Lithification includes:
Compaction, in which the sediment grains are squeezed together under the pressure of overlying deposits
Concentration, in which the sediment grains are bound together by chemical changes brought about by circulating groundwater
14-15. Volcanoes
The processes of vulcanism (the movements of molten rock) and diastrophism or tectonism (the movements of the solid materials of the earth's crust) act in opposition to the processes that would level the earth's surface.
A volcano is an opening in the earth's crust through which molten rock (called magma while underground, lava above ground) pours forth.
A volcano usually has a depression, or a crater, at its summit.
The two main factors that determine whether an eruption will be quiet or explosive are:
Viscosity (resistance to flow) of the magma
Amount of dissolved gases, such as water vapor (the most prominent), carbon dioxide, nitrogen, hydrogen, and various sulfur compounds in the magma
Magmas rich in silica (the most viscous) and dissolved gases result in explosive eruptions, while magmas with modest gas and silica contents result in quiet eruptions.
Lava hardens into one or another type of volcanic rock including:
Basalt (the most common)
Rhyolite (the most silica rich)
Pumice (light and porous)
Most active volcanoes occur around the borders of the Pacific Ocean, on some of the Pacific Islands, in Iceland, and in East Africa.
14-16. Intrusive Rocks
Plutons are intrusive bodies formed by the solidification of magma under the earth's surface.
Because plutons cool slowly, the resulting intrusive igneous rocks tend to be coarse-grained.
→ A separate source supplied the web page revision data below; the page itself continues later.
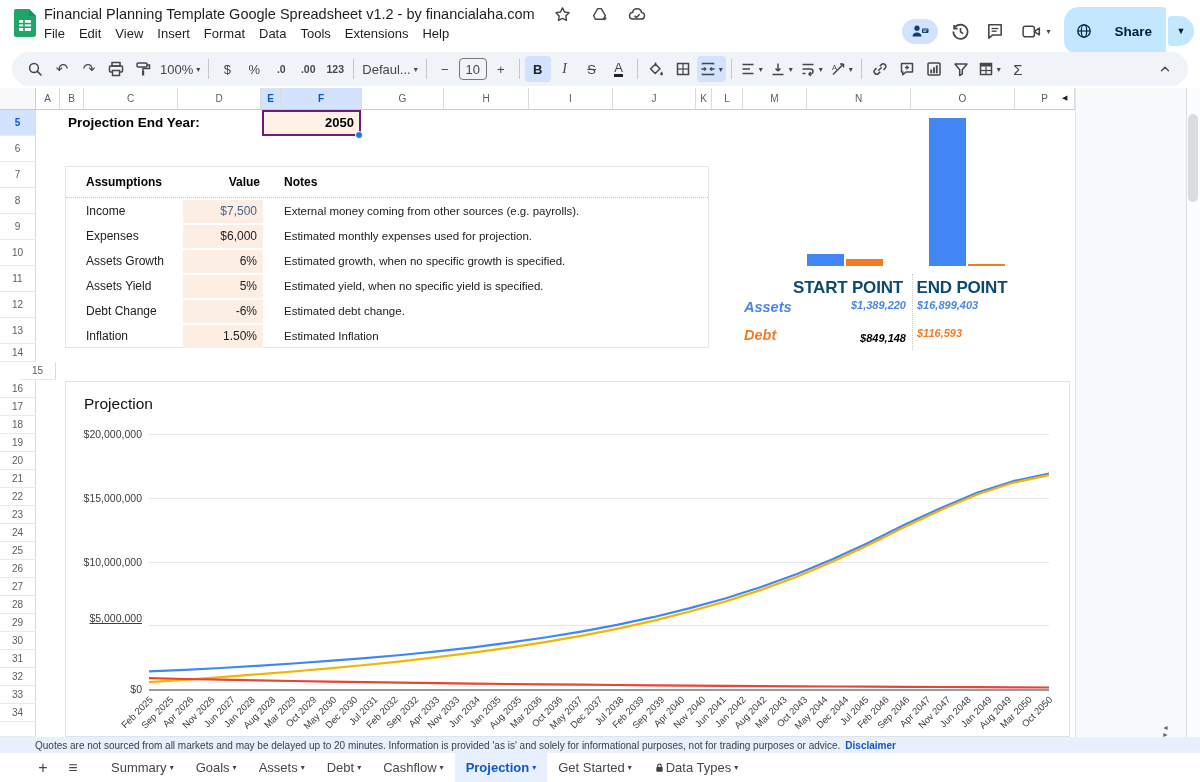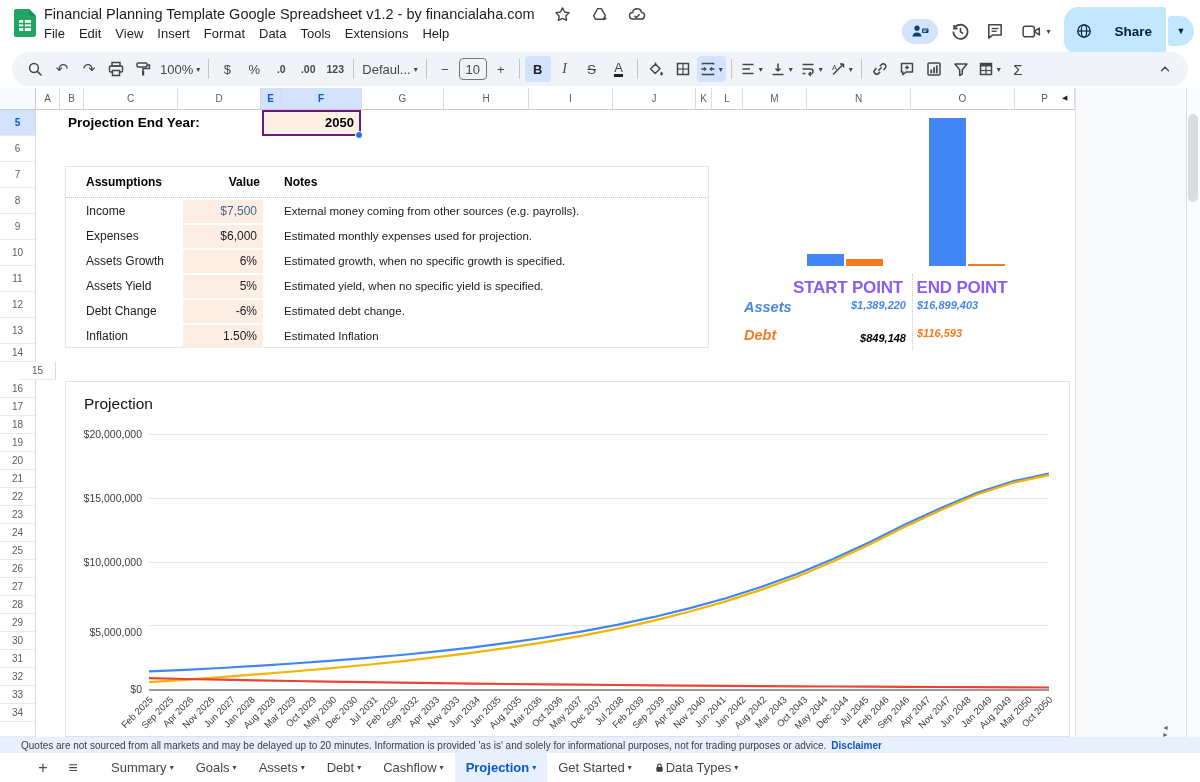--- a/index.html
+++ b/index.html
@@ -68,35 +68,35 @@
   .ah-note{left:218px;}
   .arows{position:absolute;left:0;top:32px;width:642px;}
   .arow{position:absolute;left:0;width:642px;height:25px;}
   .a-name{position:absolute;left:20px;top:0;line-height:25px;font-size:12px;color:#202124;}
   .a-valcell{position:absolute;left:117px;top:1px;width:80px;height:23px;background:#fdeee3;cursor:cell;}
   .a-val{display:block;text-align:right;font-size:12px;line-height:23px;padding-right:6px;color:#202124;}
   .a-val.blueval{color:#46618c;}
   .a-note{position:absolute;left:218px;top:0;line-height:25px;font-size:11.5px;color:#202124;white-space:nowrap;}
   
   .mbar{position:absolute;}
-  .mcat{position:absolute;top:190px;font-size:17px;font-weight:700;color:#8b5cf6;text-align:center;letter-spacing:-0.2px;}
+  .mcat{position:absolute;top:190px;font-size:17px;font-weight:700;color:#0c4a6e;text-align:center;letter-spacing:-0.2px;}
   .msep{position:absolute;left:912px;top:186px;height:76px;border-left:1px dotted #c5cad1;}
   .mserlab{position:absolute;left:744px;font-size:14.5px;font-weight:700;font-style:italic;}
   .mval{position:absolute;font-size:11px;font-weight:700;font-style:italic;white-space:nowrap;}
   .mval.right{text-align:right;}
   
   .chartbox{position:absolute;left:65px;top:293px;width:1005px;height:356px;background:#fff;border:1px solid #dfe2e6;cursor:pointer;}
   .chart-title{position:absolute;left:18px;top:13px;font-size:15.5px;color:#111;}
   .gline{position:absolute;height:1px;background:#e6e6e6;}
   .gline.axis{height:2px;background:#9a9a9a;}
   .ylab{position:absolute;left:0;width:76px;text-align:right;font-size:10.5px;color:#3c4043;}
   .xlab{position:absolute;font-size:9.5px;color:#3c4043;white-space:nowrap;transform-origin:100% 0;transform:rotate(-45deg);}
   .lines-svg{position:absolute;left:83px;top:52px;}
   
-  .quotesbar{position:absolute;left:0;top:737px;width:1200px;height:16px;background:#e8f0fe;display:flex;align-items:center;padding-left:21px;}
+  .quotesbar{position:absolute;left:0;top:737px;width:1200px;height:16px;background:#e8f0fe;display:flex;align-items:center;padding-left:35px;}
   .quotes-text{font-size:10px;color:#3c4043;white-space:nowrap;}
   .quotes-link{font-size:10px;color:#1155cc;font-weight:600;margin-left:5px;cursor:pointer;}
   .tabbar{position:absolute;left:0;top:753px;width:1200px;height:29px;background:#fff;display:flex;align-items:center;padding-left:28px;}
   .tbar-btn{width:30px;height:29px;display:flex;align-items:center;justify-content:center;font-size:16px;color:#444746;cursor:pointer;}
   .tabs{display:flex;align-items:center;height:29px;margin-left:12px;}
   .tab{display:flex;align-items:center;gap:0;height:29px;padding:0 11px;font-size:13px;color:#444746;cursor:pointer;white-space:nowrap;}
   .tab .dd{font-size:8px;}
   .tab.active{background:#e8f0fe;color:#0b57d0;font-weight:600;}
   .tab.active .dd{color:#0b57d0;}
   .tablock{display:inline-flex;width:12px;height:13px;align-items:center;}
@@ -534,21 +534,21 @@
 
     <div class="chartbox" id="chartbox">
       <div class="chart-title">Projection</div>
     <div class="gline" style="left: 83px; width: 900px; top: 52px;"></div>
         <div class="ylab" style="top: 46px;">$20,000,000</div>
         <div class="gline" style="left: 83px; width: 900px; top: 115.75px;"></div>
         <div class="ylab" style="top: 109.75px;">$15,000,000</div>
         <div class="gline" style="left: 83px; width: 900px; top: 179.5px;"></div>
         <div class="ylab" style="top: 173.5px;">$10,000,000</div>
         <div class="gline" style="left: 83px; width: 900px; top: 243.25px;"></div>
-        <div class="ylab" style="top: 244px;">$5,000,000</div>
+        <div class="ylab" style="top: 230px; text-decoration: underline;">$5,000,000</div>
         <div class="gline axis" style="left: 83px; width: 900px; top: 307px;"></div>
         <div class="ylab" style="top: 301px;">$0</div>
         <svg width="900" height="255" viewBox="0 0 900 255" class="lines-svg">
           <polyline points="0.0,237.3 36.0,235.9 72.0,234.0 108.0,231.8 144.0,229.5 180.0,226.9 216.0,224.1 252.0,221.0 288.0,217.4 324.0,213.3 360.0,208.7 396.0,203.5 432.0,197.6 468.0,190.9 504.0,183.2 540.0,174.4 576.0,164.5 612.0,153.0 648.0,140.0 684.0,124.9 720.0,108.4 756.0,90.5 792.0,74.0 828.0,58.7 864.0,47.2 900.0,39.5" fill="none" stroke="#4285f4" stroke-width="2.2" stroke-linejoin="round"></polyline>
           <polyline points="0.0,248.1 36.0,245.9 72.0,243.2 108.0,240.4 144.0,237.5 180.0,234.3 216.0,231.0 252.0,227.3 288.0,223.2 324.0,218.7 360.0,213.7 396.0,208.1 432.0,201.9 468.0,194.8 504.0,186.9 540.0,177.8 576.0,167.6 612.0,155.9 648.0,142.7 684.0,127.5 720.0,110.7 756.0,92.7 792.0,75.9 828.0,60.5 864.0,48.8 900.0,41.0" fill="none" stroke="#f4b400" stroke-width="2.2" stroke-linejoin="round"></polyline>
           <polyline points="0.0,244.2 36.0,245.0 72.0,245.7 108.0,246.4 144.0,247.0 180.0,247.6 216.0,248.2 252.0,248.7 288.0,249.1 324.0,249.6 360.0,250.0 396.0,250.4 432.0,250.7 468.0,251.0 504.0,251.3 540.0,251.6 576.0,251.8 612.0,252.1 648.0,252.3 684.0,252.5 720.0,252.7 756.0,252.8 792.0,253.0 828.0,253.2 864.0,253.3 900.0,253.5" fill="none" stroke="#ea4335" stroke-width="2.2" stroke-linejoin="round"></polyline>
         </svg>
         <div class="xlab" style="right: 922px; top: 312px;">Feb 2025</div>
         <div class="xlab" style="right: 901.545px; top: 312px;">Sep 2025</div>
         <div class="xlab" style="right: 881.091px; top: 312px;">Apr 2026</div>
An example is granite.
A dike is a wall of intrusive igneous rock that cuts across existing rock layers.
A sill is a pluton formation that lies between and parallel to existing rock strata.
A laccolith is a pluton formation that forms a mushroom-shaped intrusion that pushes up overlying rock strata.
A batholith is a very large pluton that can cover hundreds of thousands of square km. Batholiths are always associated with mountain ranges, past or present.
14-17. The Rock Cycle
Rocks can change from one kind to another in a variety of ways.